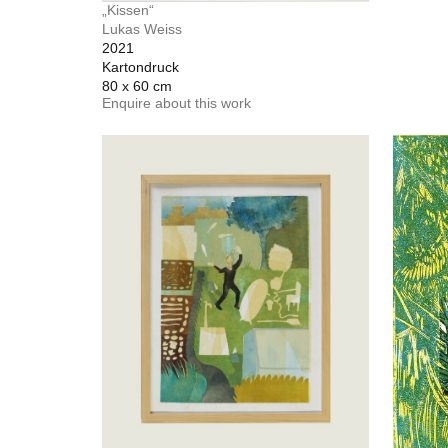
„Kissen“
Lukas Weiss
2021
Kartondruck
80 x 60 cm
Enquire about this work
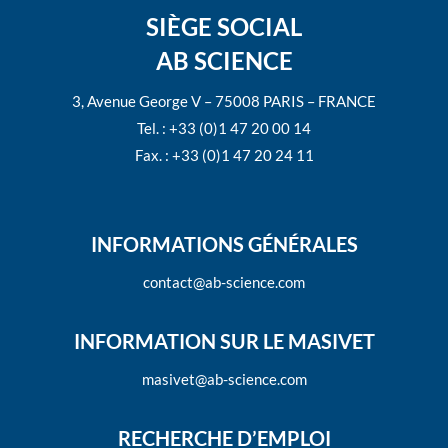
SIÈGE SOCIAL
AB SCIENCE
3, Avenue George V – 75008 PARIS – FRANCE
Tel. : +33 (0)1 47 20 00 14
Fax. : +33 (0)1 47 20 24 11
INFORMATIONS GÉNÉRALES
contact@ab-science.com
INFORMATION SUR LE MASIVET
masivet@ab-science.com
RECHERCHE D’EMPLOI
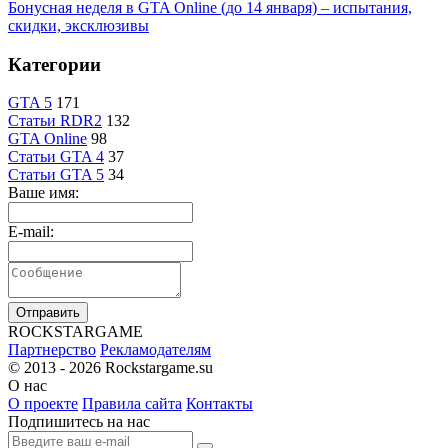
Бонусная неделя в GTA Online (до 14 января) – испытания,
скидки, эксклюзивы
Категории
GTA 5
171
Статьи RDR2
132
GTA Online
98
Статьи GTA 4
37
Статьи GTA 5
34
Ваше имя:
E-mail:
Отправить
R
OCKSTAR
G
AME
Партнерство
Рекламодателям
© 2013 - 2026
Rockstargame.su
О нас
О проекте
Правила сайта
Контакты
Подпишитесь на нас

To-do item — Transcribe all of the records exactly, without reproducing their pictures.

Reply to the exercise —
„Kissen“
Lukas Weiss
2021
Kartondruck
80 x 60 cm
Enquire about this work
SIÈGE SOCIAL
AB SCIENCE
3, Avenue George V – 75008 PARIS – FRANCE
Tel. : +33 (0)1 47 20 00 14
Fax. : +33 (0)1 47 20 24 11
INFORMATIONS GÉNÉRALES
contact@ab-science.com
INFORMATION SUR LE MASIVET
masivet@ab-science.com
RECHERCHE D’EMPLOI
Бонусная неделя в GTA Online (до 14 января) – испытания,
скидки, эксклюзивы
Категории
GTA 5
171
Статьи RDR2
132
GTA Online
98
Статьи GTA 4
37
Статьи GTA 5
34
Ваше имя:
E-mail:
Отправить
R
OCKSTAR
G
AME
Партнерство
Рекламодателям
© 2013 - 2026
Rockstargame.su
О нас
О проекте
Правила сайта
Контакты
Подпишитесь на нас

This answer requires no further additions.